In my post last week about the lack of table support in ODF, some folks were curious as to why the Ecma Open XML formats have three different table models. I explained that when you are designing a file format, you need to examine closely the target user scenarios of the applications that will use those formats.

Obviously the use cases for a table in a spreadsheet are different from those around tables in presentations or wordprocessing documents. For instance, it's not much of a stretch to imagine a table of data in a spreadsheet with 50,000 rows and 200 columns. That would never happen in a presentation though. A table in a presentation is much more heavily focused on the layout and formatting of the data (same case with a wordprocessing document).

I think a great example of why you often need different table models would be the ODF spec itself. It was too difficult to map their existing table model to the presentation format so instead of working through that issue they instead left it out of the spec. Otherwise the spec would have just stated that the table model applied to all three formats. As it stands right now, the only way to get a table in a presentation is to embed a spreadsheet. The plan is that in V 1.2 (which is still over a year out) they will have support for spreadsheet formulas and presentation tables. One could argue over whether it would have been better to actually finish the spec before submitting it to ISO and creating organizations like the ODF Alliance who purpose is to push for policies that mandate ODF, but maybe that's just me ;-).

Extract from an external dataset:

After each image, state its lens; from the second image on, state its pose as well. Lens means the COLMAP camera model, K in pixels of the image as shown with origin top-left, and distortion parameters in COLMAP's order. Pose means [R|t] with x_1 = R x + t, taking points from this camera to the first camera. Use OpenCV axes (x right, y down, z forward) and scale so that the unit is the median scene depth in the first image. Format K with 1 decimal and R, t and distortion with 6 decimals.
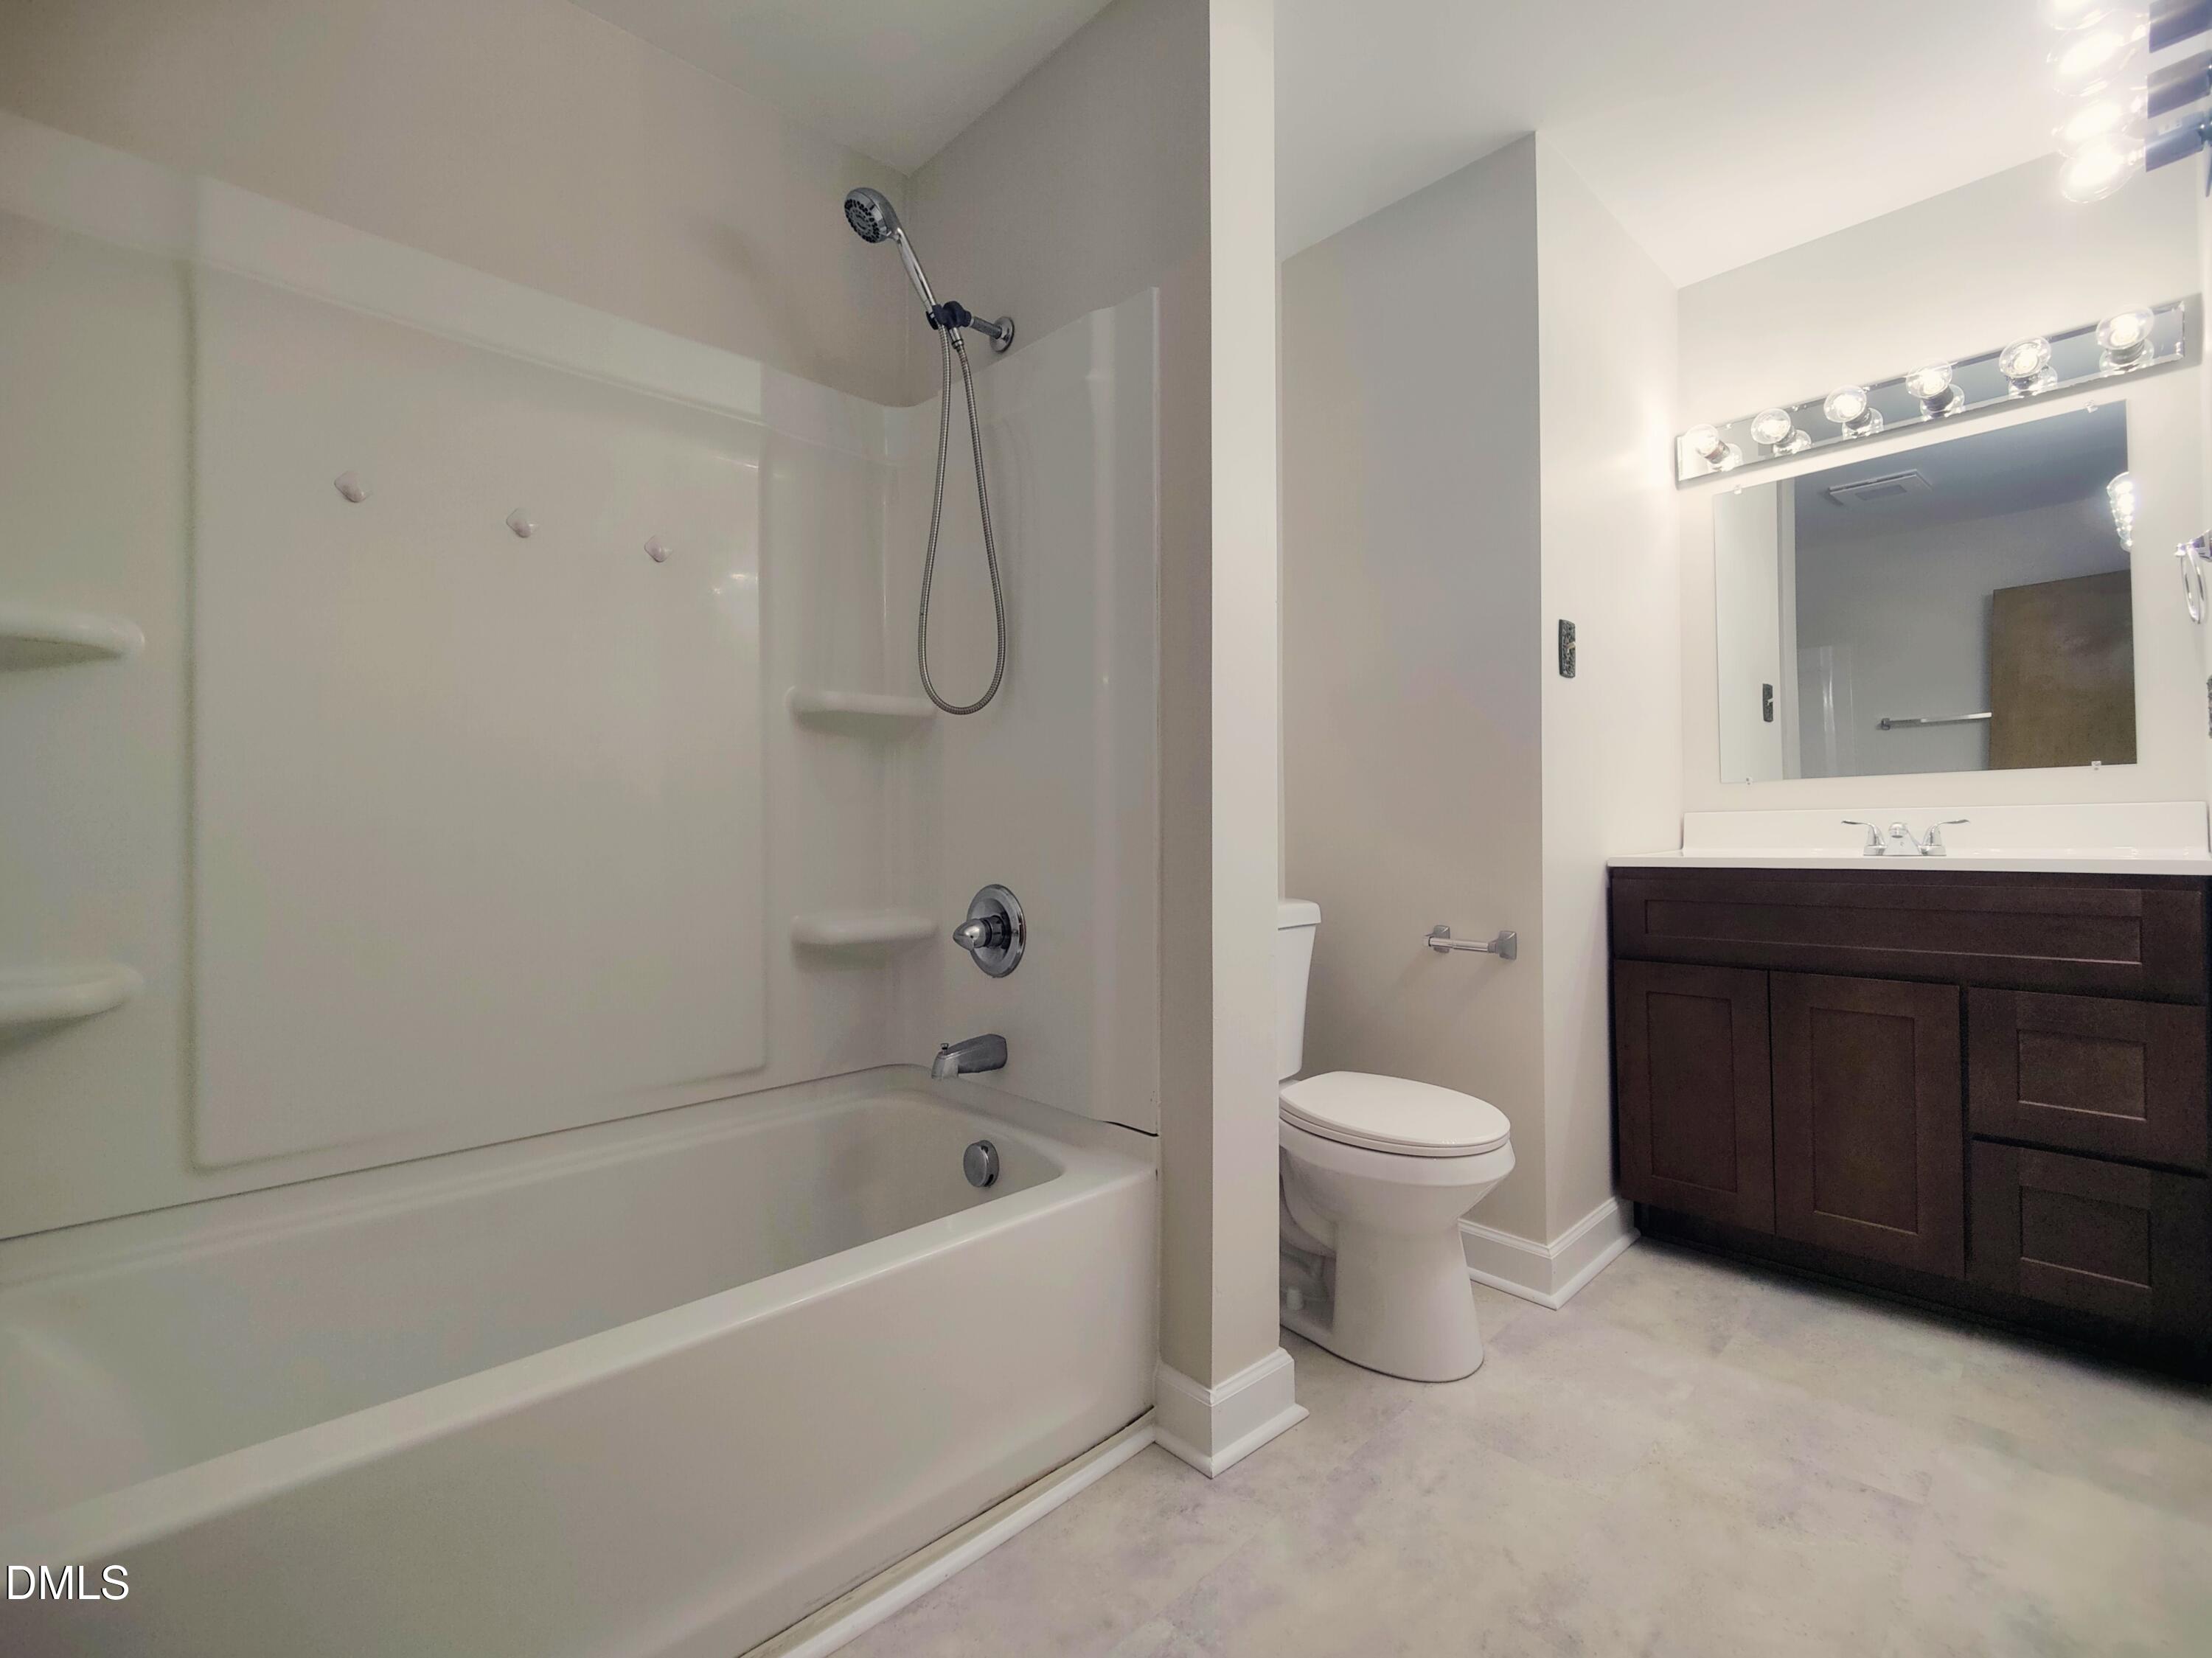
lens RADIAL K [[962.5, 0, 1103.3], [0, 962.5, 818.9], [0, 0, 1]] dist [-0.010089, -0.000963]
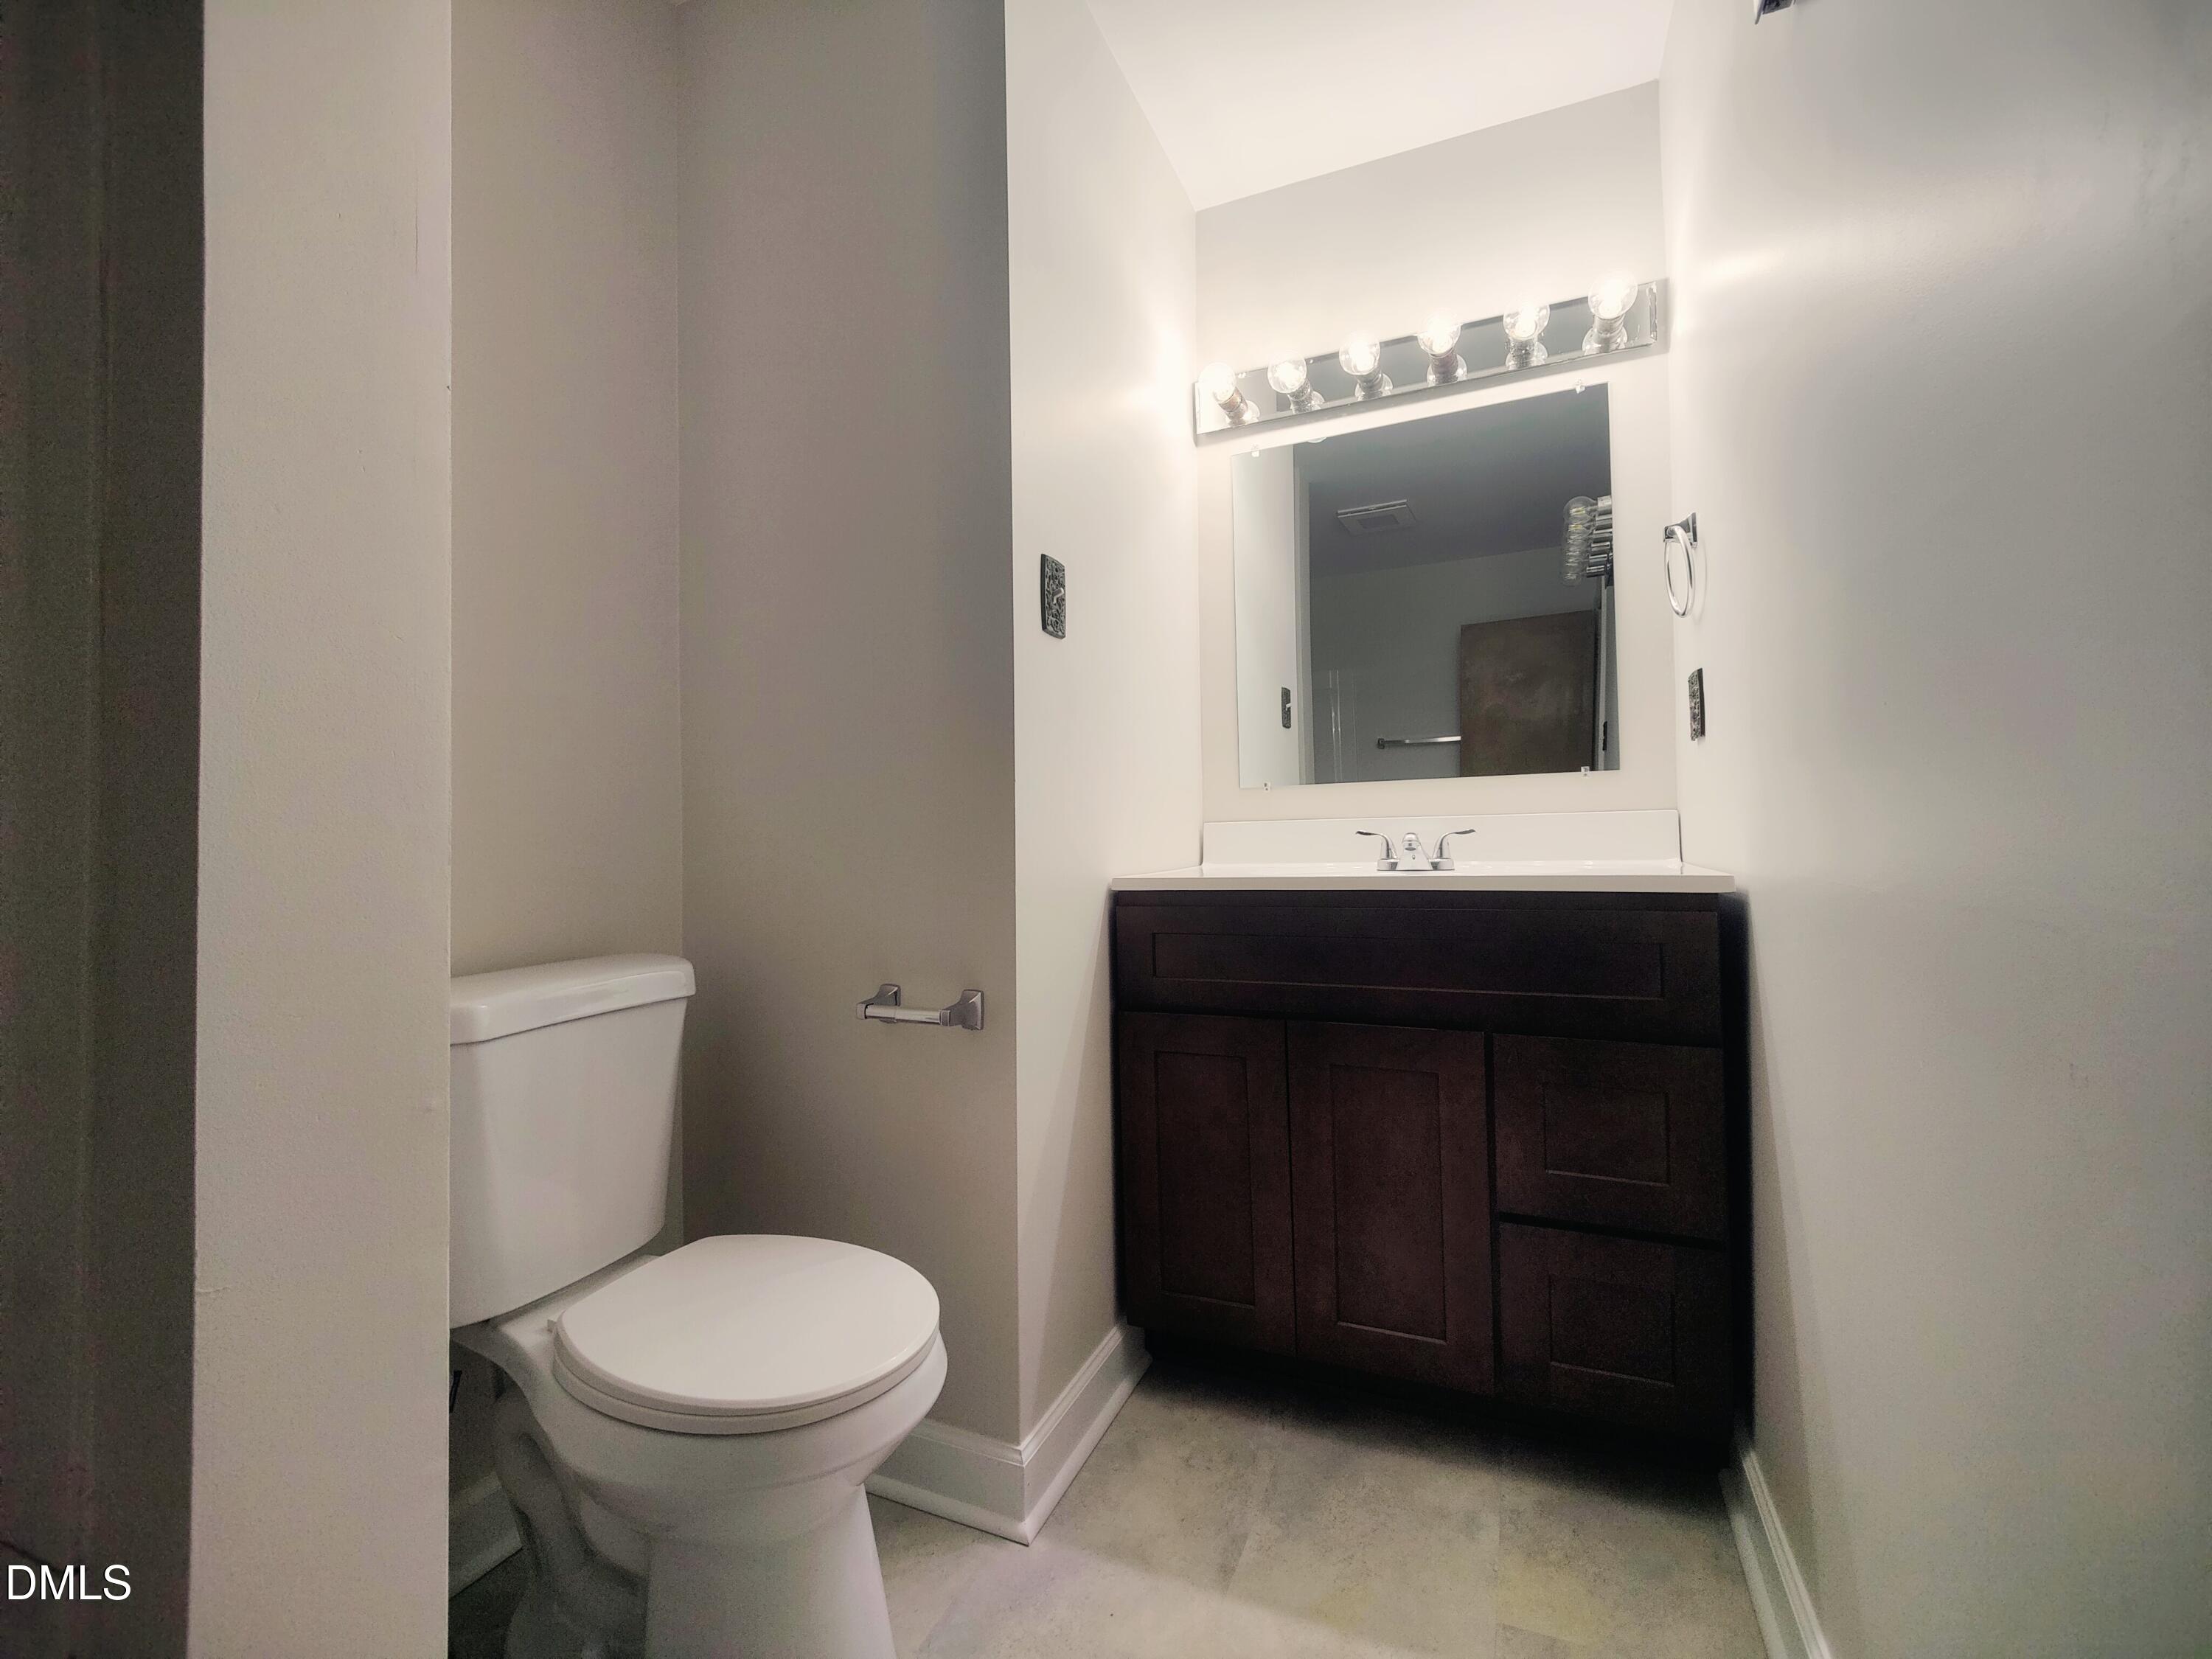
lens RADIAL K [[962.6, 0, 1105.8], [0, 962.6, 832.5], [0, 0, 1]] dist [-0.010089, -0.000963]
pose [[0.913860, -0.003055, 0.406018, 0.215566], [0.004328, 0.999988, -0.002218, 0.004114], [-0.406007, 0.003784, 0.913862, 0.305240]]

Looking at the table models, I do think the ODF guys made a big mistake in the design of their spreadsheet format. They chose to make the table model for wordprocessing documents and spreadsheet documents the exact same (but it looks like it's still different from HTML or CALS). Now I do understand that this level of commonality is the nirvana for most folks and I also had the goal of making the Open XML formats as close to this ideal as possible (it's something we actually looked really hard at doing when we first started working on the Open XML formats). The problem is that for the same reason you often need different user interfaces in the different applications, you also need a different file format at times. Sure there are plenty of concepts that can be reused (such as basic formatting), but a spreadsheet grid is different from a presentation table. Otherwise you're stuck with a format that sells everyone a bit short as it's the greatest common factor of all the applications, and isn't optimized for the unique customer scenarios.

If you've looked at the Ecma spec, you can see that we had to diverge in the table design of for the Office Open XML formats. The use of tables in wordprocessing documents and presentations is very similar, and as a result the table models in those formats are very similar. In a spreadsheet though, you have to account for much larger sets of data, and at that point the efficiency with which you write out that information can have a much more significant impact in the amount of time it takes to actually parse the files.

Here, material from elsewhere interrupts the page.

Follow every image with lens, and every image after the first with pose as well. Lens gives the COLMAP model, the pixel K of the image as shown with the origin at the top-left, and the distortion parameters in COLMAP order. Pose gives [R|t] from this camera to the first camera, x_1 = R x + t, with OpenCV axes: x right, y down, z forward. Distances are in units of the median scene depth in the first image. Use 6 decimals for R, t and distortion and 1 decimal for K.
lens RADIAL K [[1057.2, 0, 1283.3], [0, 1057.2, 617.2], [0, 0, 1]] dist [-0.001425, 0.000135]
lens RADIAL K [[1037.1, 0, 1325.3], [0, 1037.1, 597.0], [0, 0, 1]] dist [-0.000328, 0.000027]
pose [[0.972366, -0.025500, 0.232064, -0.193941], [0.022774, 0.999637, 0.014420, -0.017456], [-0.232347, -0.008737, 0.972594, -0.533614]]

So, is the spreadsheetML format super easy? Well that depends on who you ask. For people that have developed against the old binary formats, things will be unbelievably easier and more reliable. But for folks who've primarily used table models like HTML, there will be a bit of a learning curve. That's why the file format documentation that we're doing in Ecma is so important. It will empower anyone to program against these files. We could have gone with a more verbose simple table model, but that would have been at the detriment of every user out there. Most people don't care about their file format, they just want things to work. As I said in an earlier post, we had to take the training wheels off, but we're going to be there with you as you learn to ride on your own.